AA and IWG differ in interpretation of biomarker positivity in cognitively unimpaired individuals: AA defines biomarker positivity as disease presence; IWG defines it as risk unless symptoms or deterministic progression markers are present.
Both criteria agree molecular biomarker testing should be limited to symptomatic individuals in clinical practice.
Guideline-Based Recommendations
Diagnosis
Use core biomarkers (amyloid and tau PET, CSF amyloid-β42 and phosphorylated tau) to establish Alzheimer’s disease diagnosis.
Blood-based biomarkers may be used when assays meet performance criteria or regulatory approval.

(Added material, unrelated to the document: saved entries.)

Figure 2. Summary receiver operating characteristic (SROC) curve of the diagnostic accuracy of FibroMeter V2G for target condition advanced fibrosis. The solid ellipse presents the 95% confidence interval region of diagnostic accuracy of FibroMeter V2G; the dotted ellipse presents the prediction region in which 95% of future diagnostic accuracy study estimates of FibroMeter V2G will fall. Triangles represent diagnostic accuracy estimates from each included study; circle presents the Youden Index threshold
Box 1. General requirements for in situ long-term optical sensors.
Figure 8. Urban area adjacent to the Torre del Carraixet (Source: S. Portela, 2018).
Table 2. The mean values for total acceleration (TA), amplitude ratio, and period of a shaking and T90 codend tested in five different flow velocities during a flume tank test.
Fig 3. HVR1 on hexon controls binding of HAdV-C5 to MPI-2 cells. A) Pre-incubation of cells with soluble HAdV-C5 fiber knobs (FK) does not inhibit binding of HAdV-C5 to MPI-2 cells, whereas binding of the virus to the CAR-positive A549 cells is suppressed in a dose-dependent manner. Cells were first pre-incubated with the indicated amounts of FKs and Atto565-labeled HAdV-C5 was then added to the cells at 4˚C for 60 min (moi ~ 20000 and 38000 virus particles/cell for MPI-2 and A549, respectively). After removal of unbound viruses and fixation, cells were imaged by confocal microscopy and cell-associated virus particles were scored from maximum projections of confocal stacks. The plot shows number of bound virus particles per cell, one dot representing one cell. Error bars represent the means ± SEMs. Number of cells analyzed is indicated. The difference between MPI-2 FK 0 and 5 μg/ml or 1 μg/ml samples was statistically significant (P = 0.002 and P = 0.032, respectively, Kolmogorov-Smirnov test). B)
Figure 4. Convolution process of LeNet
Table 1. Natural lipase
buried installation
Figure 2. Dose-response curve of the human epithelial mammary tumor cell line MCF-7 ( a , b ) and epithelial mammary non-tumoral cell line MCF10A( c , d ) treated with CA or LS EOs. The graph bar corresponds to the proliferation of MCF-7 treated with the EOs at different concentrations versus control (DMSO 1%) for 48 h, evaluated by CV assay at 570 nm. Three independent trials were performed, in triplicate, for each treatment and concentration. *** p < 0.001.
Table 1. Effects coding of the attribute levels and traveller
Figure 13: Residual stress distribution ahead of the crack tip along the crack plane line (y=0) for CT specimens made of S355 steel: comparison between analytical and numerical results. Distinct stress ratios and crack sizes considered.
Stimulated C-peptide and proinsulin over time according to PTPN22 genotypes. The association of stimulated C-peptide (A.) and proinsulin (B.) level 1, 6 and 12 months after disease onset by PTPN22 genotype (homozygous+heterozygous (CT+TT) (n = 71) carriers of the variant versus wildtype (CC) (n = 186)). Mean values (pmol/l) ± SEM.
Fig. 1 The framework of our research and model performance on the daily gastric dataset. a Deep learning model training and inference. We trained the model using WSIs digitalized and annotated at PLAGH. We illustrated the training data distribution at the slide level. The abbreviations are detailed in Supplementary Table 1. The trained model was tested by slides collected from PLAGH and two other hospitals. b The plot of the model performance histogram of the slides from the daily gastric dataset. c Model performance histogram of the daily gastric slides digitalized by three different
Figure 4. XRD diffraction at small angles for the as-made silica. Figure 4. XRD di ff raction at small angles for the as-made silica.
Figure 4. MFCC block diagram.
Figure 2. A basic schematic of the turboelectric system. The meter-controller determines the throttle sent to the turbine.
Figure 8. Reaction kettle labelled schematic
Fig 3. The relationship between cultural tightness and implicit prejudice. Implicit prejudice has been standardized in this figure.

Do not use molecular biomarkers for diagnosis in cognitively unimpaired individuals without symptoms.
Management
Incorporate biomarker testing in clinical diagnostic work-ups for symptomatic patients to improve diagnostic accuracy.
Monitoring & Follow-up
Further research needed with long-term follow-up of biomarker-positive cognitively unimpaired individuals to improve individualized risk prediction.
Risks
Risk of progression to symptoms varies by biomarker profile; advanced tau pathology with amyloid positivity confers near-deterministic risk.
Avoid labeling asymptomatic individuals with biomarker positivity as having disease unless risk is near-deterministic or symptoms present.